Task to complete. Output the items as a two-column CSV with the headers "key" and "value", beginning with the line that contains "city: Woodmere" and continuing through the line that contains "longitude: 13.2345". Give one row per item, with its text in one quoted field and its answer in the other, and replace any line breaks with spaces.

Stored items
*****

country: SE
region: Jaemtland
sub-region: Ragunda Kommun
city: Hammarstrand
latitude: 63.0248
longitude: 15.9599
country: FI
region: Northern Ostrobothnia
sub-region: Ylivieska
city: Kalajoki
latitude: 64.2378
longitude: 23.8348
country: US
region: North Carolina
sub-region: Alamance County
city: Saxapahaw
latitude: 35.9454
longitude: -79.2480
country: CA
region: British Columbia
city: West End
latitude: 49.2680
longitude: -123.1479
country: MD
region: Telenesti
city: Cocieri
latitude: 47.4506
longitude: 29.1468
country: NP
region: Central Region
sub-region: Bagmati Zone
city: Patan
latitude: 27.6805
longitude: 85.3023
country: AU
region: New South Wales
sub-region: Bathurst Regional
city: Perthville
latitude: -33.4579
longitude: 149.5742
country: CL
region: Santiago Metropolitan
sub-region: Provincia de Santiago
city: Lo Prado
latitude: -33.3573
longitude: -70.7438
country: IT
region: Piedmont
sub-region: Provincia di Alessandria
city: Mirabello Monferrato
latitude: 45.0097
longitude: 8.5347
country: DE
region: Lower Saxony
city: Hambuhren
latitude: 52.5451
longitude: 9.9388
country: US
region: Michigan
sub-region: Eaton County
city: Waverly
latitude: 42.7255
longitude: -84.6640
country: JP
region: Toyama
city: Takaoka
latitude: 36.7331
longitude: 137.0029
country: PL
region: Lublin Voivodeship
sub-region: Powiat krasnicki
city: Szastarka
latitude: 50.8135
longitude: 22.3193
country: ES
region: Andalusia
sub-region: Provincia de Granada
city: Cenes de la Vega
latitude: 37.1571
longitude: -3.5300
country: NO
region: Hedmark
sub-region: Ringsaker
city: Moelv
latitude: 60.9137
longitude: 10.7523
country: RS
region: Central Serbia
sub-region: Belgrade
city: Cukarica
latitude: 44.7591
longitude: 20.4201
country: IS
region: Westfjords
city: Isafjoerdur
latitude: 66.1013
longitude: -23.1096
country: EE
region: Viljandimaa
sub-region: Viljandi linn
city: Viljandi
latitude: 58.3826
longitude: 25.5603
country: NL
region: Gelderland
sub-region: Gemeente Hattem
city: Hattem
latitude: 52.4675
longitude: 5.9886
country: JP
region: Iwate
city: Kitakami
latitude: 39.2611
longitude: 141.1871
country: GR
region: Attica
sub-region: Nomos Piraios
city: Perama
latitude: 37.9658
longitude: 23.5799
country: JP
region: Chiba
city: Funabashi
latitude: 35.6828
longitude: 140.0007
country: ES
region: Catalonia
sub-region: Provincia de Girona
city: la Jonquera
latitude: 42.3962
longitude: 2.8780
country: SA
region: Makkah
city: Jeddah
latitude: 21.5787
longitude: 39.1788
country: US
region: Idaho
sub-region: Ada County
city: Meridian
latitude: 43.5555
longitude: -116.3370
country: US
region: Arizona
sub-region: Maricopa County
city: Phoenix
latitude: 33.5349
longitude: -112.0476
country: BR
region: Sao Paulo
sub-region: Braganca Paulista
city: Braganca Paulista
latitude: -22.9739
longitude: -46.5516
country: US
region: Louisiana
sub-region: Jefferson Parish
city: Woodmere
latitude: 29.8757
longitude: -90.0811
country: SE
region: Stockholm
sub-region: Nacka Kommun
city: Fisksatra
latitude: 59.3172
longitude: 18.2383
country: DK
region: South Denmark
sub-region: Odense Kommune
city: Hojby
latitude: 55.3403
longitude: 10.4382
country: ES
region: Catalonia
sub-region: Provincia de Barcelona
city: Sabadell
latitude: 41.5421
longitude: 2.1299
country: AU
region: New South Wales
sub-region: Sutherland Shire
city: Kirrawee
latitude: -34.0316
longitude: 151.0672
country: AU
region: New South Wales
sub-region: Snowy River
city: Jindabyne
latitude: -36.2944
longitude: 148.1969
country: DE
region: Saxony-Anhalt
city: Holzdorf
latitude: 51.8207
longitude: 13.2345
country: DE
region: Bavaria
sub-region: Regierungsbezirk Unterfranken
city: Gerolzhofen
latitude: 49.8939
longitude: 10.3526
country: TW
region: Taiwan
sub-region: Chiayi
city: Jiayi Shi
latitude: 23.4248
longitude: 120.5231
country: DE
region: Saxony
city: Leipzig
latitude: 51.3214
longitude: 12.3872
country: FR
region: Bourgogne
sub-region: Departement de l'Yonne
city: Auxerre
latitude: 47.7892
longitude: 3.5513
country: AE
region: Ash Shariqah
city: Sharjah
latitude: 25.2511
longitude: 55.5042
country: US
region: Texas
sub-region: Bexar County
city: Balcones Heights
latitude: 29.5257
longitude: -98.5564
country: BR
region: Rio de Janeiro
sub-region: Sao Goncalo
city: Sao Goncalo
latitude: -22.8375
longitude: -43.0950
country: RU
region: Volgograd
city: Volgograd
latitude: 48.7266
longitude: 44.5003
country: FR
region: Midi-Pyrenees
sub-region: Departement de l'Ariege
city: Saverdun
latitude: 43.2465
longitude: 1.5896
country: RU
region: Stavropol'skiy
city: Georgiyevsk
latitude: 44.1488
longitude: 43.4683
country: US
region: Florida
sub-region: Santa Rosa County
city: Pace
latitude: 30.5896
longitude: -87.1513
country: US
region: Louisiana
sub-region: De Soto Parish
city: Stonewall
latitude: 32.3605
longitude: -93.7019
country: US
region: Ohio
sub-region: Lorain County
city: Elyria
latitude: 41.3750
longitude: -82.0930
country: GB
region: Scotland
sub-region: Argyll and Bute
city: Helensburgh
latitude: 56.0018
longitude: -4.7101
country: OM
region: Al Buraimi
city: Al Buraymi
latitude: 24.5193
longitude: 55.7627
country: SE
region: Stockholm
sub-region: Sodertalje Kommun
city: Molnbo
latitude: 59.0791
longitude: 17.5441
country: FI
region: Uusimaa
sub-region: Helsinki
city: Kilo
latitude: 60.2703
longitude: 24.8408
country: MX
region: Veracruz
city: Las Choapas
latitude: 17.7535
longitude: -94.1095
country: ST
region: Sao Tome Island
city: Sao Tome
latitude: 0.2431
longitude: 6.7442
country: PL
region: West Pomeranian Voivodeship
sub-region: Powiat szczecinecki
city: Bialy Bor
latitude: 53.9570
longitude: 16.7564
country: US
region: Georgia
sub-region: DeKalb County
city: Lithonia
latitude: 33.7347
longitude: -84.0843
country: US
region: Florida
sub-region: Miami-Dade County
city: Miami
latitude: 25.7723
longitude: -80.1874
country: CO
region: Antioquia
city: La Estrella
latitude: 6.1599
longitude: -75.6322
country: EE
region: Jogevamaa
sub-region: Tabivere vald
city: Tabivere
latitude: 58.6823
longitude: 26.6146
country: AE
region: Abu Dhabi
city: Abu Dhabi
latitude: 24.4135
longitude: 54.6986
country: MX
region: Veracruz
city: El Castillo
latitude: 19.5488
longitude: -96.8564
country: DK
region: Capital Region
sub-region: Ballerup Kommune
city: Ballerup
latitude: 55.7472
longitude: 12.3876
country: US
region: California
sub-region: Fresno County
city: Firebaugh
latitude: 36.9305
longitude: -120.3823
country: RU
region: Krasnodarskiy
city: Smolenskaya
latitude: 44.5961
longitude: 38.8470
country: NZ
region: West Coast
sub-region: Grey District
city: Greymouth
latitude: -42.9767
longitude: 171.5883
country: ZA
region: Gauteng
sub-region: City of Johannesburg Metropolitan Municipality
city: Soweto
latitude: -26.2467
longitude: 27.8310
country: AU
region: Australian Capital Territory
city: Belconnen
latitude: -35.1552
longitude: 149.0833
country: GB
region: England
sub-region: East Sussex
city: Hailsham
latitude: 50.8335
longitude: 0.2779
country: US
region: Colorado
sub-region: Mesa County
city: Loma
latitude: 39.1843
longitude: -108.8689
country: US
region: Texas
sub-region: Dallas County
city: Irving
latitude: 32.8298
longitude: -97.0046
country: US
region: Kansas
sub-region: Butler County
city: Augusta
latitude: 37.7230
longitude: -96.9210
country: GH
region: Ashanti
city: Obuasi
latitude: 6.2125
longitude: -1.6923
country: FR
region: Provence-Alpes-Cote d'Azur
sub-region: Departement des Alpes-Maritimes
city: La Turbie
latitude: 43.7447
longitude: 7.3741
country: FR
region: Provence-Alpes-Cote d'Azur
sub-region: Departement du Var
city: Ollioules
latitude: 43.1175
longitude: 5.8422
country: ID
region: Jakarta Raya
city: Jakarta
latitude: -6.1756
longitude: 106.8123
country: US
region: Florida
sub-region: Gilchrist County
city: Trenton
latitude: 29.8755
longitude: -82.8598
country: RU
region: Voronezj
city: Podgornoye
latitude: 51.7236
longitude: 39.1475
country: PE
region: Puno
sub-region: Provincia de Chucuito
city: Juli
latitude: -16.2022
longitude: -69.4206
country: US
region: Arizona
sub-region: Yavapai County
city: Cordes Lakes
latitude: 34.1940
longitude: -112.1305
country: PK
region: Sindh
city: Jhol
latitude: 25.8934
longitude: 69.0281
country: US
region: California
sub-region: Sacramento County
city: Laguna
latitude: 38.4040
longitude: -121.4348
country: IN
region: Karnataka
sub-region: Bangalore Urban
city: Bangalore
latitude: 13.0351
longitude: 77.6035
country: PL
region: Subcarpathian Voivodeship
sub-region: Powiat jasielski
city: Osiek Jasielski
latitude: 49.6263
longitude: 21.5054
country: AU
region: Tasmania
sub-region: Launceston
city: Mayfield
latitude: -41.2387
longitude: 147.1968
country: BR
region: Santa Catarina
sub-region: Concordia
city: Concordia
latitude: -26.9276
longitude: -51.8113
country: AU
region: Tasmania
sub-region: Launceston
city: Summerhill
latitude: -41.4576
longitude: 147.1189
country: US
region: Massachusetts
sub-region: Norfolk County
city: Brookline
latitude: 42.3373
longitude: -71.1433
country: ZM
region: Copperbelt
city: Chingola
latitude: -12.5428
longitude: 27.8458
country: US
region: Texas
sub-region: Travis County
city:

*****

Final result.
key,value
"city:","Woodmere"
"latitude:","29.8757"
"longitude:","-90.0811"
"country:","SE"
"region:","Stockholm"
"sub-region:","Nacka Kommun"
"city:","Fisksatra"
"latitude:","59.3172"
"longitude:","18.2383"
"country:","DK"
"region:","South Denmark"
"sub-region:","Odense Kommune"
"city:","Hojby"
"latitude:","55.3403"
"longitude:","10.4382"
"country:","ES"
"region:","Catalonia"
"sub-region:","Provincia de Barcelona"
"city:","Sabadell"
"latitude:","41.5421"
"longitude:","2.1299"
"country:","AU"
"region:","New South Wales"
"sub-region:","Sutherland Shire"
"city:","Kirrawee"
"latitude:","-34.0316"
"longitude:","151.0672"
"country:","AU"
"region:","New South Wales"
"sub-region:","Snowy River"
"city:","Jindabyne"
"latitude:","-36.2944"
"longitude:","148.1969"
"country:","DE"
"region:","Saxony-Anhalt"
"city:","Holzdorf"
"latitude:","51.8207"
"longitude:","13.2345"